Regional variations in the health, environmental, and climate benefits of wind and solar generation

Kyle Siler-Evans, Inês Lima Azevedo, M. Granger Morgan, and Jay Apt (2013). “Regional variations in the health, environmental, and climate benefits of wind and solar generation.” Proceedings of the National Academy of Sciences, online ahead of print. http://dx.doi.org/10.1073/pnas.1221978110

Abstract: When wind or solar energy displace conventional generation, the reduction in emissions varies dramatically across the United States. Although the Southwest has the greatest solar resource, a solar panel in New Jersey displaces significantly more sulfur dioxide, nitrogen oxides, and particulate matter than a panel in Arizona, resulting in 15 times more health and environmental benefits.
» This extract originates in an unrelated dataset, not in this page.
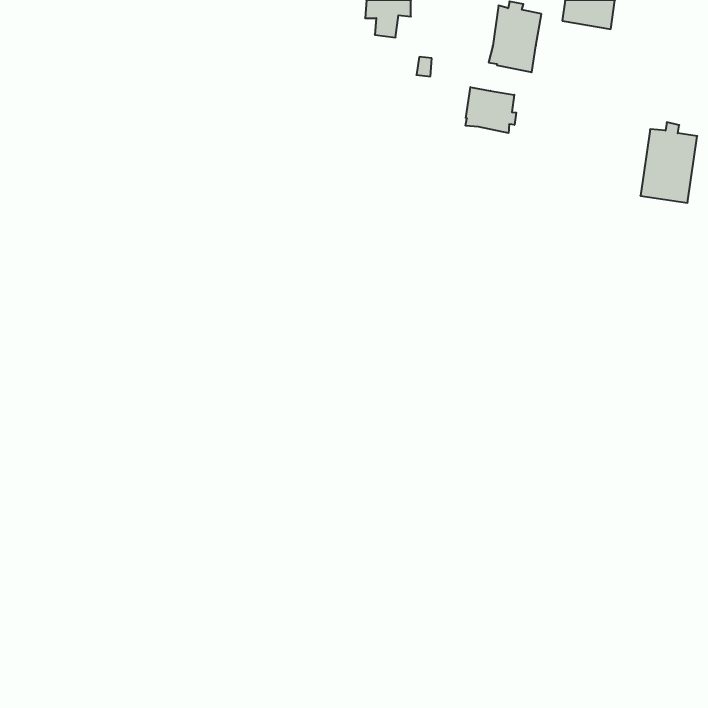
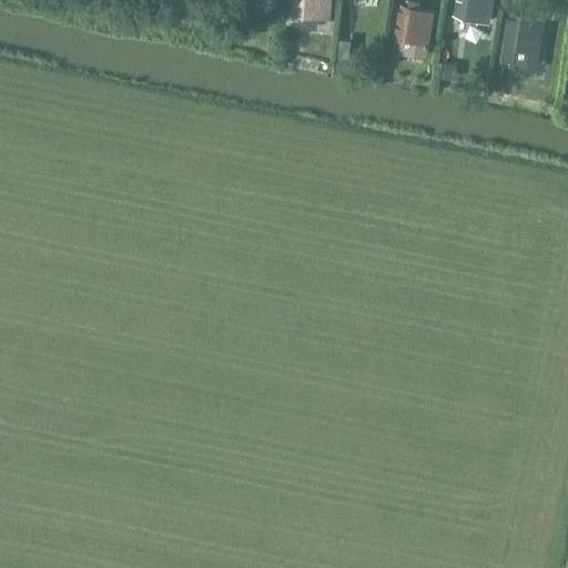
building: [466,87,516,133] -> none
building: [640,122,697,203] -> [499,9,545,73]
A wind turbine in West Virginia displaces twice as much carbon dioxide as the same turbine in California. Depending on location, we estimate that the combined health, environmental, and climate benefits from wind or solar range from $10/MWh to $100/MWh, and the sites with the highest energy output do not yield the greatest social benefits in many cases. We estimate that the social benefits from existing wind farms are roughly 60% higher than the cost of the Production Tax Credit, an important federal subsidy for wind energy. However, that same investment could achieve greater health, environmental, and climate benefits if it were differentiated by region.